Уезжаем? Пожалуйста, можно повторить? Ты сказал именно это, Жюст? Значит, ты все-таки затеял этот долгожданный отъезд, на который я так надеялась!
Он уже схватил свою старую сумку и бросил ее на кровать. А я напрасно ищу слова, задыхаясь от счастья.
– И возьми свитер потеплее, – добавляет он, – тебе понадобится.
Он говорит «тебе понадобится», поскольку сам-то, в противоположность всем стереотипам, которые липнут к его черной коже, никогда не мерзнет. И хотя все тут уже повытаскивали шарфы, пальто и перчатки, он днем и ночью расхаживает в одной джинсовой куртке и рубашке с расстегнутым воротом, будто летом, открыв шею всем ветрам – прямо инопланетянин какой-то.
Он открывает шкафы, берет немного сменного белья, носки, пару ботинок, потом выходит за сигаретами. А я, достав свой единственный чемодан, начинаю нервно его набивать. Странно, я всегда думала, что ничем не владею, ничего не имею, а вот, поди ж ты, теперь этот потертый чемодан кажется мне крохотным, даже нелепым. Это все равно, что за моей спиной вот-вот рухнет мир, а я пытаюсь спасти то, что еще можно спасти, что еще может пригодиться: выливаю воду из кастрюли и засовываю ее еще горячей между двух пар простыней, пробую втиснуть туда же ящичек со столовыми приборами, прикидываю в уме, что придется тут бросить, кровать, стул, стол, серый радиобудильник – о, похоронить наконец этот счетчик времени.

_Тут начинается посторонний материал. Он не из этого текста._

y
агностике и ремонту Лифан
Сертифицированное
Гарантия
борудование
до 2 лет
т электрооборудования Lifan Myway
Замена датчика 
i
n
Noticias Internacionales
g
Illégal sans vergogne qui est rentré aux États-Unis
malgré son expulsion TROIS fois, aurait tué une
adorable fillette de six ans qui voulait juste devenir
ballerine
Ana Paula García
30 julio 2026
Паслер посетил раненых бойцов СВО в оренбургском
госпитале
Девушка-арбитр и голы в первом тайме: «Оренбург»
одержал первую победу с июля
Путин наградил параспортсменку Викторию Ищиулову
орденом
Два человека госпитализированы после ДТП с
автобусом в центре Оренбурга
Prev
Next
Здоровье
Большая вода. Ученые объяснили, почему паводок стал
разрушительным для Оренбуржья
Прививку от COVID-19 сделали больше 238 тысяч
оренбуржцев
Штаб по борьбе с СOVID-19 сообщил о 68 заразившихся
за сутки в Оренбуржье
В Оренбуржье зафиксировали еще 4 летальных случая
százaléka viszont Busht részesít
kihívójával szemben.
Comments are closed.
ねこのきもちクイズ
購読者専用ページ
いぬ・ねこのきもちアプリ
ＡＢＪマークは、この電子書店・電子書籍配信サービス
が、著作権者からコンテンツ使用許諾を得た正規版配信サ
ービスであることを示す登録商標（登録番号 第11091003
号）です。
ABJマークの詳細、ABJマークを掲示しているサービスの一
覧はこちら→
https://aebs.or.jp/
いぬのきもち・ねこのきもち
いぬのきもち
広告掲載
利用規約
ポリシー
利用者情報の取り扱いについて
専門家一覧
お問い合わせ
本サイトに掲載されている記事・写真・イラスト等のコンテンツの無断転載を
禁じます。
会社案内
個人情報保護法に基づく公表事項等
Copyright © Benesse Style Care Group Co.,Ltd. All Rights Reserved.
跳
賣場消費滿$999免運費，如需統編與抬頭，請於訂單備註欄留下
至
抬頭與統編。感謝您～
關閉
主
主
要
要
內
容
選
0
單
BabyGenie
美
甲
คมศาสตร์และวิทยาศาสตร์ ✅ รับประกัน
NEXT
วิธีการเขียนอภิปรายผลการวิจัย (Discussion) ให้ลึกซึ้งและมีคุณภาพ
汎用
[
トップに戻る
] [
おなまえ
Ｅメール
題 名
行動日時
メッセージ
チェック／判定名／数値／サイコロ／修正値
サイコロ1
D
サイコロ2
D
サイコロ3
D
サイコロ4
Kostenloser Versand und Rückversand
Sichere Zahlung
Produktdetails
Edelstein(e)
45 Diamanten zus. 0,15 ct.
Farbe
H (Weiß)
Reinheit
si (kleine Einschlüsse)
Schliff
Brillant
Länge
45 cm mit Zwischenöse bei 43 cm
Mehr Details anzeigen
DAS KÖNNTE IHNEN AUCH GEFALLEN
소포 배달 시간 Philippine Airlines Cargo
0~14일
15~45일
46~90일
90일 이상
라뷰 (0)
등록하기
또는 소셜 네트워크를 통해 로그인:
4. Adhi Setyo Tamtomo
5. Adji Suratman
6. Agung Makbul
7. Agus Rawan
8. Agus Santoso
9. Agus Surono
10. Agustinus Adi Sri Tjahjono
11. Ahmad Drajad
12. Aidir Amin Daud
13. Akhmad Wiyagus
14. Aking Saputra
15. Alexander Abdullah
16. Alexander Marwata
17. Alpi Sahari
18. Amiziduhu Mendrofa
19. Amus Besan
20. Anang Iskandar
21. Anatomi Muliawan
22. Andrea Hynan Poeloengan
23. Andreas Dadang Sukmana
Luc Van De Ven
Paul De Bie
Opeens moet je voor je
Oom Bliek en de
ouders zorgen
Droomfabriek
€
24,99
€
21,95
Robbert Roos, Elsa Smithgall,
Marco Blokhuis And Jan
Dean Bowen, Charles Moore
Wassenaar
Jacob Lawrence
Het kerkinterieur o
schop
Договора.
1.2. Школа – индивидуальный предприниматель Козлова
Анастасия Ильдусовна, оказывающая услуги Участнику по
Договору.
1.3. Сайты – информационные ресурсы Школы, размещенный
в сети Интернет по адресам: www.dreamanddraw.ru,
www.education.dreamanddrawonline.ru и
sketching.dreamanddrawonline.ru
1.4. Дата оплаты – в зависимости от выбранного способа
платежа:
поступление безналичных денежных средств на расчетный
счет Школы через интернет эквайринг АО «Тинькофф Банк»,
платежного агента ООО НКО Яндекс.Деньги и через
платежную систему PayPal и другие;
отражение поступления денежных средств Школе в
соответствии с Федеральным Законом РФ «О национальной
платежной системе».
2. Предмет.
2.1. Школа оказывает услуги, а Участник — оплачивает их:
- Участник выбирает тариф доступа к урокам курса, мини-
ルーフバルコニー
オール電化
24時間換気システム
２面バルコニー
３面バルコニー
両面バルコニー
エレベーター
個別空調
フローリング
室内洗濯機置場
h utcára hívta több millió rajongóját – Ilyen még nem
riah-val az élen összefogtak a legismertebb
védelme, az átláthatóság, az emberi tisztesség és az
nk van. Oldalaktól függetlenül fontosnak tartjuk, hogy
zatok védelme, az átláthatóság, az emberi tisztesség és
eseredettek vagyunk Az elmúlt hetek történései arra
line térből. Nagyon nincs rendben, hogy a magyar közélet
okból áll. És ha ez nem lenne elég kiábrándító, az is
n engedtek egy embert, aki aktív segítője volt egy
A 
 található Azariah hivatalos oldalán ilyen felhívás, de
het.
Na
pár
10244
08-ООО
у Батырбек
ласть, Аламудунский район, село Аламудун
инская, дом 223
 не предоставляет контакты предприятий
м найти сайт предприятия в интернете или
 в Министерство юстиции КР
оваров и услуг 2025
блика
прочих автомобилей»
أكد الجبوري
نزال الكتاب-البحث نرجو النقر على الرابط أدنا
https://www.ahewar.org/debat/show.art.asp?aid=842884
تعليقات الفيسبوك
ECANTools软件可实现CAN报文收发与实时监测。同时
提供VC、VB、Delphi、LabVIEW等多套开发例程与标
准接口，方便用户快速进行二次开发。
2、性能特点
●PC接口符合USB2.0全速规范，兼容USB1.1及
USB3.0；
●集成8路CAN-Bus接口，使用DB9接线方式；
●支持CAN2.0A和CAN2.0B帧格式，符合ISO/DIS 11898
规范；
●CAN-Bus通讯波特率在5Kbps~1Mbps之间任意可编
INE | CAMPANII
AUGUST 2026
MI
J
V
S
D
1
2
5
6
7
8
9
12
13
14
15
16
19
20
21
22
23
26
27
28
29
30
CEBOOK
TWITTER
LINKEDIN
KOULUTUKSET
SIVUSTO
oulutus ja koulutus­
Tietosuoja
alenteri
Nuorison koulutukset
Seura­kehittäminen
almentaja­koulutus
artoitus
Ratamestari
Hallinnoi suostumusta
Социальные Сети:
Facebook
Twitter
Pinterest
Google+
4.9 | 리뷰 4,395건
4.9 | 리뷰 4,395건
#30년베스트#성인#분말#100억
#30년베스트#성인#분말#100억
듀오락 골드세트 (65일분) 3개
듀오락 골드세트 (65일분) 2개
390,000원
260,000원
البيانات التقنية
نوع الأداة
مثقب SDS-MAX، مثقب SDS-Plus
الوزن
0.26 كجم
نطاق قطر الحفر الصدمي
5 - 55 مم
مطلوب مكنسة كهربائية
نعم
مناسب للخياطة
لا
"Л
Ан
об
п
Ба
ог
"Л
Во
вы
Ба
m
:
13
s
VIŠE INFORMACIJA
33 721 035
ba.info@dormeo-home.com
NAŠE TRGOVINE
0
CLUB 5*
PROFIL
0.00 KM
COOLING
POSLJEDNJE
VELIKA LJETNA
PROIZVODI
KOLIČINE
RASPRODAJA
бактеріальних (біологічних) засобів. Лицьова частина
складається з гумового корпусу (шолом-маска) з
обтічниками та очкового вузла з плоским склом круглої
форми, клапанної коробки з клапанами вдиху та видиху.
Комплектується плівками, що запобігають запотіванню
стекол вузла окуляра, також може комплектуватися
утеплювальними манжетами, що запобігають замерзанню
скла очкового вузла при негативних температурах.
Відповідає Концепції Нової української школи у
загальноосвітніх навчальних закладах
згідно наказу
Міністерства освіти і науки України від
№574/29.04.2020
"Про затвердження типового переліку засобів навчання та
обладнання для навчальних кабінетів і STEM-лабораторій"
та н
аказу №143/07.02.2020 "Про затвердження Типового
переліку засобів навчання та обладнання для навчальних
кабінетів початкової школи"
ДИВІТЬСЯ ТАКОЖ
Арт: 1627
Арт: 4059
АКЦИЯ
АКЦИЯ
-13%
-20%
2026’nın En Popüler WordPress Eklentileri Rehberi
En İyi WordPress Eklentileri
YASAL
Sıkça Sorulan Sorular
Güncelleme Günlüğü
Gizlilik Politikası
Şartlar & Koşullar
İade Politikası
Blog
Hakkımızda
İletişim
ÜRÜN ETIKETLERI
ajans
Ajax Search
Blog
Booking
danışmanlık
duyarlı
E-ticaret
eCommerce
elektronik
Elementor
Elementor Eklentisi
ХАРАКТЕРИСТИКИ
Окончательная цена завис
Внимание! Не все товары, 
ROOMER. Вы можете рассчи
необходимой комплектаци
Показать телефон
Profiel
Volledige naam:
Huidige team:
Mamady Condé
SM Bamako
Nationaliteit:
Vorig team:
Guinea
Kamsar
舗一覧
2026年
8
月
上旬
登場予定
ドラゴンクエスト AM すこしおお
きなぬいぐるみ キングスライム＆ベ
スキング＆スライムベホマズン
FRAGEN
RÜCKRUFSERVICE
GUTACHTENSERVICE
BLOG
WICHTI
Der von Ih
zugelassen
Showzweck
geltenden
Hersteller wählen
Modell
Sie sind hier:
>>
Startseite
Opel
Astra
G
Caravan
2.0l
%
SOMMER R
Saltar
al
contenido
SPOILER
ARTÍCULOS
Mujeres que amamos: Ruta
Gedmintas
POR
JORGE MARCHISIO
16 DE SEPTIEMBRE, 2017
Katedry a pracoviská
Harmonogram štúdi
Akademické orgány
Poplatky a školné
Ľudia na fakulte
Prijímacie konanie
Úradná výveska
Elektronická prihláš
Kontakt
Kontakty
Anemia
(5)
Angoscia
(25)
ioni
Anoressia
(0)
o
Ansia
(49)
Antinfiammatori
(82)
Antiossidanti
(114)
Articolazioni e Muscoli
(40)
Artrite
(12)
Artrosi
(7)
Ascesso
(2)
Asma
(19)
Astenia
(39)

Потом вспоминаю о коробке. Спускаюсь в подвал, открываю ее, достаю вещи одну за другой, выкладываю их в ряд, составляю разные боевые наряды, играю с тканями, с их прозрачностью – юбки с разрезами, невесомые платьица, которые так любят женские тела… Сажусь и смотрю на эту странную выставку. Нужно, чтобы мой взгляд запечатлел все, каждую разложенную на земле складку, каждый отблеск на шелковых блузках: это изнурительная церемония прощания. Закрывая дверь, я воображаю себе, как следующий квартиросъемщик стоит перед разложенной на утрамбованной земле одеждой, и еле сдерживаюсь, чтобы не засмеяться. Наконец, торопливо поднимаюсь: главное, не заставить ждать Жюста. А он стоит как вкопанный перед моим чемоданом и качает головой.
– Аньес, Аньес, Аньес.
Я вопросительно смотрю на него.
– Ну зачем тебе эта кастрюля? – выдыхает он, показывая пальцем на торчащую ручку. – И почему чемодан? Моей сумки хватит на три дня с избытком!
О господи, три дня.
– Я думала… – мямлю я.
Но не успеваю закончить свою фразу. Да и что бы я смогла объяснить? Собственная глупость лезет мне в глаза. Мысленно ругаю себя, презираю. Ну что, Аньес, отличилась? Кто позволил тебе думать, что мир становится идеальным? Что можно изменить жизнь меньше чем через неделю, всего лишь пожелав этого?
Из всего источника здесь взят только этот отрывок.